259. AU MARQUIS D'ARGENS.
Août 1762.
Votre lettre m'a trouvé, mon cher marquis, dans les travaux de l'enfantement. Je dois accoucher de Schweidnitz; je suis obligé de le couvrir de tous côtés contre ce Daun, qui fait rôder une douzaine de ses subdélégués pour faire échouer notre entreprise. Cela m'oblige à une attention perpétuelle sur les mouvements de l'ennemi et sur les nouvelles que je tâche de me procurer. Vous pouvez juger par là que ma pauvre tête n'est guère poétique. Ce vers que vous reprenez sera corrigé sans faute, c'est un rien; mais je demande du délai jusqu'à la fin de notre siége, qui d'ailleurs va bien jusqu'ici.

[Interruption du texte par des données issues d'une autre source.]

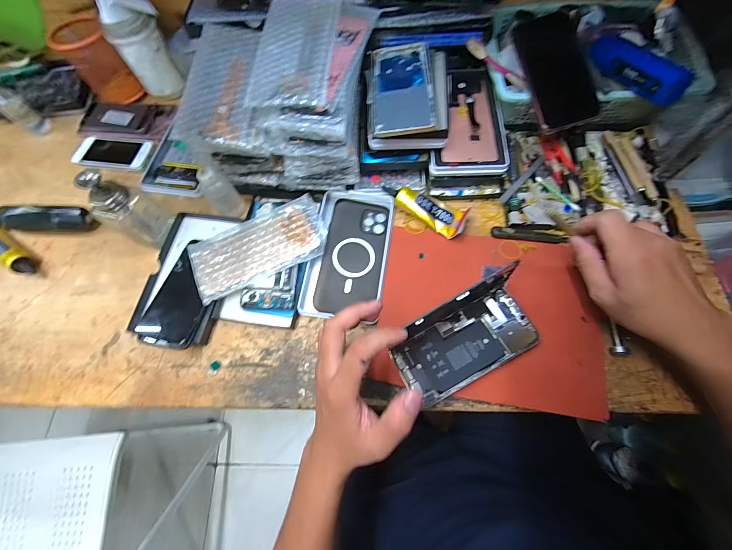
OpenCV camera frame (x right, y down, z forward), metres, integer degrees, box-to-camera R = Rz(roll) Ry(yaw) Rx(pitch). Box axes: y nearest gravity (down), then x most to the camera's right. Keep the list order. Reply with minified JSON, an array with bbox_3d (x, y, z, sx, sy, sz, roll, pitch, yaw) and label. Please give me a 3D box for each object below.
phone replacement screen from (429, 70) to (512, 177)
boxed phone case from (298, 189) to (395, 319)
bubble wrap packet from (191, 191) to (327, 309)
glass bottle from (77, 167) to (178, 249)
[{"bbox_3d":[0.139,-0.216,0.437,0.098,0.012,0.164,0,73,4],"label":"phone replacement screen"},{"bbox_3d":[-0.022,-0.033,0.420,0.100,0.018,0.183,8,69,7],"label":"boxed phone case"},{"bbox_3d":[-0.139,-0.038,0.417,0.176,0.018,0.089,-26,69,-6],"label":"bubble wrap packet"},{"bbox_3d":[-0.299,-0.083,0.394,0.048,0.109,0.057,32,74,15],"label":"glass bottle"}]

Je n'ai, je vous jure, aucune vanité, et je donne tant de part au hasard et aux troupes dans la réussite de mes entreprises, que je n'ai point la manie des postillons; cependant, s'il vous en faut pour vous réjouir, il y en aura sans faute. Les gazetiers vous ont menti, selon leur noble coutume. Cette nouvelle a été mise par la cour de Varsovie dans les papiers publics, pour tranquilliser la nation sur la marche du Kan, qui frise leurs frontières. Je ne vous dirai rien pour cette fois du Pont ni de l'empire d'Orient. Je suis si las d'annoncer l'avenir, que je ne veux plus vous écrire que des faits; donnez-vous donc encore un peu de patience. Je borne à présent toute mon attention à l'opération que j'ai entreprise. Il y a, je vous assure, de quoi donner de l'occupation à un jeune homme; mais quelle vie pour un pauvre vieillard usé et cassé comme moi, dont la mémoire diminue, et qui voit dépérir ses sens et la force de son esprit! Il y a un temps pour tout dans notre vie. A mon âge, mon cher marquis, des livres, de la conversation, un bon fauteuil et du feu, voilà tout ce qui me reste, et, peu de moments après, le tombeau. Adieu, mon cher marquis; vivez heureux et tranquille, et ne m'oubliez pas.